Filtration and crystallisation teaching resources
Worksheets and lesson ideas to challenge students aged 11 to 16 to think hard about filtration and crystallisation (GCSE and Key Stage 3)
Where to start?
Ask students to label a set-up showing apparatus for filtration but purposely omit filter paper. Ask students to spot the error. Then add filter paper and ask students to make a prediction – what will happen when we filter seawater contaminated with bits of visible plastic? Why won’t we be able to separate the salt? Draw particle pictures to explain how the filter paper works.
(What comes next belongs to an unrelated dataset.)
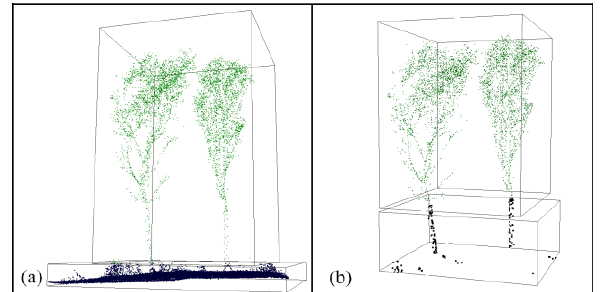
Figure 3. Initial classifications for trunk class extraction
Avoid using single particles to represent substances in the residue – it’s important students get the idea that the residue has a solid arrangement and is not just one massive particle!
Carrying out a simple filtration
Making and separating a precipitate, made from adding sodium hydroxide to copper sulfate solution, can be a great practical to use. If you want a context to frame this practical around, copper hydroxide is used as a fungicide when growing fruits or vegetables, including wine.
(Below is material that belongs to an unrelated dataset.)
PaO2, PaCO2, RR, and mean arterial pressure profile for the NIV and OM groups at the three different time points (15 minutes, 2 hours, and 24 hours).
Design a filter to purify dirty water for drinking (potable water)
This activity is taken from the secondary resource pack made for British Science Week where students design a filter to purify dirty water. There is an excellent paper that you can then discuss to develop interest and understanding outlining how scientists have designed filter paper made of cellulose (plant cell walls!) that removes viruses from water.
Filtration and crystallisation – separating soluble salts
KS3 practical activity to separate salt and sand. This practical is an open activity that asks students to come up with their own method to separate salt from sand. To increase the challenge, students should be allowed to select the apparatus they want to use. It’s worth pointing out the difference between evaporation and crystallisation – i.e. leave some water for crystallisation to take place in. At the end of the practical the percentage yield of each group is calculated and a winner declared (if you want to!). You could use this method for teaching about preparation of solution salts. (PDF)
- Why can you not separate salt from seawater using filter paper?
- What are the three main types of contaminant in drinking water? How could you ‘remove’ biological ones?
- Where do you find filters in the human body?